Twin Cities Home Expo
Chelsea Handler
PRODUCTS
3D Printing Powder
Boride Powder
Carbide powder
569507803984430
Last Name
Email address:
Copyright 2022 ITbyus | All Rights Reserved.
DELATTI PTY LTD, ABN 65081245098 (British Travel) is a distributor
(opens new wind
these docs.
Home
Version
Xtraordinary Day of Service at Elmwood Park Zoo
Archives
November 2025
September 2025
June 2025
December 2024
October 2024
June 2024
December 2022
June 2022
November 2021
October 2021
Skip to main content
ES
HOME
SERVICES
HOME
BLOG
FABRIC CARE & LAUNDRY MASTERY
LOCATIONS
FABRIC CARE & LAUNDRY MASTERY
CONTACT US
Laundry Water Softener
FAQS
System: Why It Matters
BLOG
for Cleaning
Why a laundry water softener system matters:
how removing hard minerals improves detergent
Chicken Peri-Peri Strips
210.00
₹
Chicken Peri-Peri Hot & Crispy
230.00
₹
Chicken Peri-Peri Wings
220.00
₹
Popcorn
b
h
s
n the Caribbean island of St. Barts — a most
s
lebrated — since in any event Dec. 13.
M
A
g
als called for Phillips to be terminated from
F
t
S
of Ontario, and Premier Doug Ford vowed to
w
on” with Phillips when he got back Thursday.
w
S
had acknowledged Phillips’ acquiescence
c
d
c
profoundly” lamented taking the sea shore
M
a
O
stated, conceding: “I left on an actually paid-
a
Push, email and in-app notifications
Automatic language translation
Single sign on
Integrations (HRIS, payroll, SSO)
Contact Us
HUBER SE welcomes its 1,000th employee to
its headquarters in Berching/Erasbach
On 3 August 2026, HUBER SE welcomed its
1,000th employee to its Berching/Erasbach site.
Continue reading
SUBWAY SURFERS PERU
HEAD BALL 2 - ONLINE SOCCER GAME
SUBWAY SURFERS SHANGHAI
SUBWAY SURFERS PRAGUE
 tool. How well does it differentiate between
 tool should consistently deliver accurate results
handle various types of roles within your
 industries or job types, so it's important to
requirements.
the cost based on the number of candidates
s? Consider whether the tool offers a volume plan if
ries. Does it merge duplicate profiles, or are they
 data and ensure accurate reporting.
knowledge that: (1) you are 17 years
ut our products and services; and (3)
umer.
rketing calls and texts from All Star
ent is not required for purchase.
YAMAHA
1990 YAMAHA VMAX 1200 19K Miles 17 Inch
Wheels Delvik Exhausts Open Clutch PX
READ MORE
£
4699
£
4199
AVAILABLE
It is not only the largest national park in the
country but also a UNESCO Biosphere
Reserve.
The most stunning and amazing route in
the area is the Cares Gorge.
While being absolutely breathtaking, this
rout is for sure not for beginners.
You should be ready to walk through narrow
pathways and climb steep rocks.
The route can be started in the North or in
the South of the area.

- **PROBLEM REQUIREMENTS**
Could you write out exactly the lines above, starting at the first one and ending with the line that has "On 3 August 2026, HUBER SE welcomed its"?

- **FINAL ANSWER**
Twin Cities Home Expo
Chelsea Handler
PRODUCTS
3D Printing Powder
Boride Powder
Carbide powder
569507803984430
Last Name
Email address:
Copyright 2022 ITbyus | All Rights Reserved.
DELATTI PTY LTD, ABN 65081245098 (British Travel) is a distributor
(opens new wind
these docs.
Home
Version
Xtraordinary Day of Service at Elmwood Park Zoo
Archives
November 2025
September 2025
June 2025
December 2024
October 2024
June 2024
December 2022
June 2022
November 2021
October 2021
Skip to main content
ES
HOME
SERVICES
HOME
BLOG
FABRIC CARE & LAUNDRY MASTERY
LOCATIONS
FABRIC CARE & LAUNDRY MASTERY
CONTACT US
Laundry Water Softener
FAQS
System: Why It Matters
BLOG
for Cleaning
Why a laundry water softener system matters:
how removing hard minerals improves detergent
Chicken Peri-Peri Strips
210.00
₹
Chicken Peri-Peri Hot & Crispy
230.00
₹
Chicken Peri-Peri Wings
220.00
₹
Popcorn
b
h
s
n the Caribbean island of St. Barts — a most
s
lebrated — since in any event Dec. 13.
M
A
g
als called for Phillips to be terminated from
F
t
S
of Ontario, and Premier Doug Ford vowed to
w
on” with Phillips when he got back Thursday.
w
S
had acknowledged Phillips’ acquiescence
c
d
c
profoundly” lamented taking the sea shore
M
a
O
stated, conceding: “I left on an actually paid-
a
Push, email and in-app notifications
Automatic language translation
Single sign on
Integrations (HRIS, payroll, SSO)
Contact Us
HUBER SE welcomes its 1,000th employee to
its headquarters in Berching/Erasbach
On 3 August 2026, HUBER SE welcomed its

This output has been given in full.